Photography and psychotherapy have for Al-Ajroush been tandem careers. At the time she was taking her degrees in New York, the city was the center of the photographic world. She held several exhibitions both there and in Washington DC. “The subject matter was generated and informed by my emotions about the status of women in Saudi Arabia,” she said. The exhibitions were noticed by the Washington Post and transferred to a mobile exhibition that has been mounted in several state in the US and in other countries. The last was just recently in Lyons, France. “They were art for art, highly constructed. Every frame expressed my emotion and they were in a series that, when the viewer reached the end of it, they would come out of it with the sense of emotion I had when I photographed,” explained Al-Ajroush.
It was also an intensely personal process that allowed her to come to terms with her life and go through the process every psychotherapist must endure to be worthy of the name; self-examination.
“In a way I felt I succeeded in getting through my frustration, anger and explosive feeling by working things out through art and communication. It was a catharsis, very relieving to have it out.”

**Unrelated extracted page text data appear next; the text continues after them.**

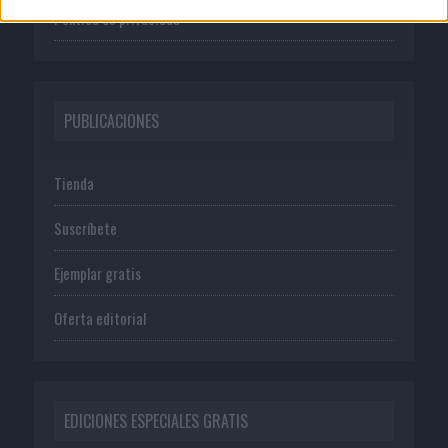
Política de privacidad
PUBLICACIONES
Tienda
Suscríbete
Ejemplar gratis
Oferta editorial
EDICIONES ESPECIALES GRATIS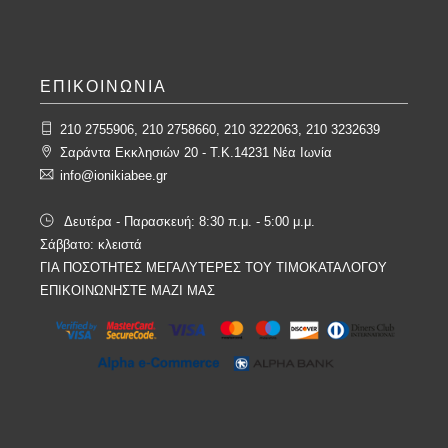
ΕΠΙΚΟΙΝΩΝΙΑ
210 2755906, 210 2758660, 210 3222063, 210 3232639
Σαράντα Εκκλησιών 20 - T.K.14231 Νέα Ιωνία
info@ionikiabee.gr
Δευτέρα - Παρασκευή: 8:30 π.μ. - 5:00 μ.μ.
Σάββατο: κλειστά
ΓΙΑ ΠΟΣΟΤΗΤΕΣ ΜΕΓΑΛΥΤΕΡΕΣ ΤΟΥ ΤΙΜΟΚΑΤΑΛΟΓΟΥ
ΕΠΙΚΟΙΝΩΝΗΣΤΕ ΜΑΖΙ ΜΑΣ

She describes herself as a photographer of record but seeing her work, it is immediately apparent this is not simple photojournalism. The subject matter is frequently carefully posed, beautifully lit and sometimes has not too subtle images of cultural weight bearing down on the backs of women. The record is not just an image. It is in equal measures a record of the emotion that drove Al Ajroush to take it, a deep understanding informed by her psychotherapeutic training of the effect of the emotion on the subject and a poignant commentary on the society that generated it. It is communication on many levels and at its simplest, a series of beautiful images — or as Al-Ajroush says: “A record of a state of being.”
Al-Ajroush’s latest foray into the field of photography is as a member of the short-listing panel for a ground-breaking photography competition, “The Ambassador,” sponsored by the Saudi Ministry of Foreign Affairs and masterminded by Eissa Angawi, founder of Saudi Photographers` House, the competition offers very substantial cash prizes. The theme — loosely arranged around tourism — focuses on Saudi culture and people and will be judged by a team of established professional photographers from the UK.
“This is a huge step forward for photography in the Kingdom,” enthused Al-Ajroush. “The competition itself is extremely exciting — the ministry has taken it upon itself effectively to promote photography. To this day it is not fully accepted in Saudi Arabia.”
Typically, Al-Ajroush concluded with a social comment that reflected her deep underlying passion. “Women entered — not as many as men and their photos were more geared indoors which is quite understandable in the culture. But they dared challenge!”